The Stoxx Europe 600 Index declined, with banks and technology companies bearing the brunt as all industry sectors moved into the red after a report that Pyongyang is preparing to launch an intercontinental ballistic missile heightened investors’ unease. The MSCI Asia Pacific Index was on track for the biggest drop since Trump’s vow to return nuclear threats with “fire and fury” in early August. S&P index futures also fell, while most European government bonds advanced and the yen and Swiss franc led currency gains. Industrial metals including copper and nickel extended a rally.
The White House warned any nation doing business with Kim Jong Un’s regime would be met with economic sanctions and trade embargoes, and his defense chief said the U.S. has “many military options.” North Korea said Sunday it successfully tested a hydrogen bomb with “unprecedentedly big power.” The test, the first since Trump took office, is a new hurdle for markets that have proven resilient to recent bouts of tension on the Korean peninsula.
“Expect some short-term risk-aversion trades,” Citigroup Inc. economists led by Johanna Chua wrote in a client note. “But such market moves tend to be short-lived, as typically tensions defuse quickly. So unless the global response to this test raises the probability of a military strike or North Korean regime collapse (both unlikely), this time may play out similarly.”
Some investors are choosing to hold more cash in the face of increasing geopolitical instability. Nader Naeimi, who heads a dynamic investment fund at AMP Capital in Sydney and helps manage about $110 billion, has about 30 percent of his holdings in cash, while Chicago-based Ariel Investments is holding more cash versus its target in the event a pullback creates buying opportunities.
“While today’s fall in risk assets might not be deep, the process is one of an incremental rise in market volatility,” Naeimi said.
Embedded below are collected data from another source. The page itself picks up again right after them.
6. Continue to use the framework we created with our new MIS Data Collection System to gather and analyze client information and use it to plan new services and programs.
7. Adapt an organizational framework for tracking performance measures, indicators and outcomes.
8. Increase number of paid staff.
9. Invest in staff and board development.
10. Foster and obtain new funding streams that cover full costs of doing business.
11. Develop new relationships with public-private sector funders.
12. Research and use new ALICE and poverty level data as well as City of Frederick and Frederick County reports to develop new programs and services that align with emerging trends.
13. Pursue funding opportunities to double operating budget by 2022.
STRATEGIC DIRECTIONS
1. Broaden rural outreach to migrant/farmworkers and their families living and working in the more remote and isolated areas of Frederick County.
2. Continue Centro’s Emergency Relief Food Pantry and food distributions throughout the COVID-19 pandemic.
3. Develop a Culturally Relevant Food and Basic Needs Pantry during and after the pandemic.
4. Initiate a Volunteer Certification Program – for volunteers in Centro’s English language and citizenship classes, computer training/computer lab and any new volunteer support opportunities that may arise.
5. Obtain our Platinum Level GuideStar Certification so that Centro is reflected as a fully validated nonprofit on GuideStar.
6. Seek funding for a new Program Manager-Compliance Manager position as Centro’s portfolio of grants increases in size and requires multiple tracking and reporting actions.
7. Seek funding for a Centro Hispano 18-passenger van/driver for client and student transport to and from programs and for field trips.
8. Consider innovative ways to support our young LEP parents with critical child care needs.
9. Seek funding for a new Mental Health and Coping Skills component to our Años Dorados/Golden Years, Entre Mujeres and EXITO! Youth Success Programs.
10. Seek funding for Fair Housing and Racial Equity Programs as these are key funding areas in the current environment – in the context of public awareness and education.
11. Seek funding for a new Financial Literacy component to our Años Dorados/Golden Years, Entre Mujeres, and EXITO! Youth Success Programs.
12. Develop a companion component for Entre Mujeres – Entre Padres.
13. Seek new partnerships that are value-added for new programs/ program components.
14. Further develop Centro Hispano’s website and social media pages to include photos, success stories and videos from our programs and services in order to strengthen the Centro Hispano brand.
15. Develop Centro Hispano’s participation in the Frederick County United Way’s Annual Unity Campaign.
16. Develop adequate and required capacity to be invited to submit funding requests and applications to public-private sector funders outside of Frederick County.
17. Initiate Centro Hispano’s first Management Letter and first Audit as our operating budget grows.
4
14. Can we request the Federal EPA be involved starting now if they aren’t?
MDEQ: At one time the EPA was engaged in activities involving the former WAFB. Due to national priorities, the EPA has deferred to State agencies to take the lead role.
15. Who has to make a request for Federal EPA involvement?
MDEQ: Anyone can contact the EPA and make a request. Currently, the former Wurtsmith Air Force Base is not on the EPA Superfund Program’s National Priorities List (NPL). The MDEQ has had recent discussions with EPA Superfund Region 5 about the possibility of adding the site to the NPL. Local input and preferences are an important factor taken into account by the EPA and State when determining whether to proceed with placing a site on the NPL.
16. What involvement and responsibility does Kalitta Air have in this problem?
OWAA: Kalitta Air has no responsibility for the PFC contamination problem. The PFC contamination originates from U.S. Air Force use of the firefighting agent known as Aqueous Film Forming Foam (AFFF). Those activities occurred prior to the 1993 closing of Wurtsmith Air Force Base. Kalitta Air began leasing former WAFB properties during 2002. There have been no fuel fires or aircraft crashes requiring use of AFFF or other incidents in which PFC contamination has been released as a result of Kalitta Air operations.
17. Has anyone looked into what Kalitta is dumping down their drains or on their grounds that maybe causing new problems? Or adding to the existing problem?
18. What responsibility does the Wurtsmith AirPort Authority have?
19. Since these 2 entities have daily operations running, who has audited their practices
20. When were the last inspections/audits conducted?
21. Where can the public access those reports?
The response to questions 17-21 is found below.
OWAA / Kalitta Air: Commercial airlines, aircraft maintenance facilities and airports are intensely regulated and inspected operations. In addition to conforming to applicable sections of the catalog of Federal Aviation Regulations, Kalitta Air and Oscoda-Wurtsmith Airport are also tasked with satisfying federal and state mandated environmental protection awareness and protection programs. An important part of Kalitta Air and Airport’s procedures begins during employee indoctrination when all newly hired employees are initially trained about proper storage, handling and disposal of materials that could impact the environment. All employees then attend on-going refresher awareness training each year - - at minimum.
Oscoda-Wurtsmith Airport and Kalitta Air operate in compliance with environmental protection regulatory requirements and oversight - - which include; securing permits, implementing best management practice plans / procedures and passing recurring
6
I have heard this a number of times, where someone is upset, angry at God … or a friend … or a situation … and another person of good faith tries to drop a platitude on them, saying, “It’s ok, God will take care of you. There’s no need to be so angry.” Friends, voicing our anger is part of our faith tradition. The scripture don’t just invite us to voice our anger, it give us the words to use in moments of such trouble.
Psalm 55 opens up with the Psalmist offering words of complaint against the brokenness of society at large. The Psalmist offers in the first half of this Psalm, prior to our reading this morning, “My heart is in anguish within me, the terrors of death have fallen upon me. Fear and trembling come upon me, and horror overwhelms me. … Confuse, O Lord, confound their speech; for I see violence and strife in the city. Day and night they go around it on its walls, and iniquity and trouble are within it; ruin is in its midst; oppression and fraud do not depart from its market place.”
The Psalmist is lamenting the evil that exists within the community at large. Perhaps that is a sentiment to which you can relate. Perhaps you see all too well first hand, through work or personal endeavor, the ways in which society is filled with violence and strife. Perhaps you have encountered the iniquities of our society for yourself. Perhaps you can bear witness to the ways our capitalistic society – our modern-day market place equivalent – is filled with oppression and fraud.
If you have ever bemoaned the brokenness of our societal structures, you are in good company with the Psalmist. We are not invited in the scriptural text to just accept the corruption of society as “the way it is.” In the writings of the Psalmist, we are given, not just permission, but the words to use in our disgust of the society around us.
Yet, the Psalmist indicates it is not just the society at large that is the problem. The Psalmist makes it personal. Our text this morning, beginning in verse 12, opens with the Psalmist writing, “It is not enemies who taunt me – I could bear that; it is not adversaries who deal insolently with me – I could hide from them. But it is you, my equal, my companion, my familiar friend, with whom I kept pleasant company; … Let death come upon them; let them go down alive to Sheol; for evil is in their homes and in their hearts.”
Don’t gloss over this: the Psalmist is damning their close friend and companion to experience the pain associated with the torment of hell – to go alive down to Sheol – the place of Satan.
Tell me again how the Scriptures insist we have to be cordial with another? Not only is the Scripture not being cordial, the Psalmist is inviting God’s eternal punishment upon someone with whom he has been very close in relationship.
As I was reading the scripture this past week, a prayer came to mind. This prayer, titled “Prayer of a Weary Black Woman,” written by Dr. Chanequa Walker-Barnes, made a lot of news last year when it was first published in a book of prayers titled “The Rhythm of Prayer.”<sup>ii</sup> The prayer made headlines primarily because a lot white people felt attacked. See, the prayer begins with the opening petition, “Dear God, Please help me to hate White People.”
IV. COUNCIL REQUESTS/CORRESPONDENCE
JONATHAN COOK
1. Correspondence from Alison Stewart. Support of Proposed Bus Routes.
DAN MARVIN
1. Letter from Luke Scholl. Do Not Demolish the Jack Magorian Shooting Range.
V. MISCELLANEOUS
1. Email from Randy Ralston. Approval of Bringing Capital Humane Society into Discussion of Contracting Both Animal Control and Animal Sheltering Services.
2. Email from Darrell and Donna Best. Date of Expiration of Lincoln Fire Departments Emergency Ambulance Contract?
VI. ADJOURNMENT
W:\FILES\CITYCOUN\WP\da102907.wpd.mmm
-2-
This “will culminate in a deeper-than-expected correction,” he said.
- The Stoxx Europe 600 Index sank 0.6 percent as of 9:40 a.m. in London.
- The U.K.’s FTSE 100 Index dipped 0.3 percent.
- Germany’s DAX Index fell 0.5 percent.
- The MSCI All-Country World Index sank 0.2 percent, the largest dip in more than two weeks.
- Futures on the S&P 500 Index declined 0.4 percent.
- The Bloomberg Dollar Spot Index dipped 0.2 percent.
- The euro gained 0.5 percent to $1.1915.
- The British pound was little changed at $1.2943.
- The Japanese yen jumped 0.7 percent to 109.45 per dollar, the largest climb in more than three weeks.
- The Swiss franc increased 0.8 percent to $0.9574.
- Germany’s 10-year yield declined two basis points to 0.36 percent.
- Britain’s 10-year yield dipped one basis point to 1.04 percent.
- Gold gained 1 percent to $1,338.16 an ounce, the strongest in a year.
- West Texas Intermediate crude decreased 0.1 percent to $47.22 a barrel.
- Copper advanced 0.8 percent to $3.14 a pound, the highest in about three years.
- Nickel advanced 1 percent to $12,155 per metric ton, the highest in more than two years.
- Japan’s Topix index ended 1 percent lower, while South Korea’s Kospi index lost 1.2 percent and the S&P/ASX 200 Index in Sydney declined 0.4 percent.
- The Hang Seng Index in Hong Kong fell 1 percent.
- Indexes rose in China. The Philippines’ main gauge jumped 1 percent.
- The MSCI Asia Pacific Index fell 0.6 percent, poised for its worst decline since Aug. 11.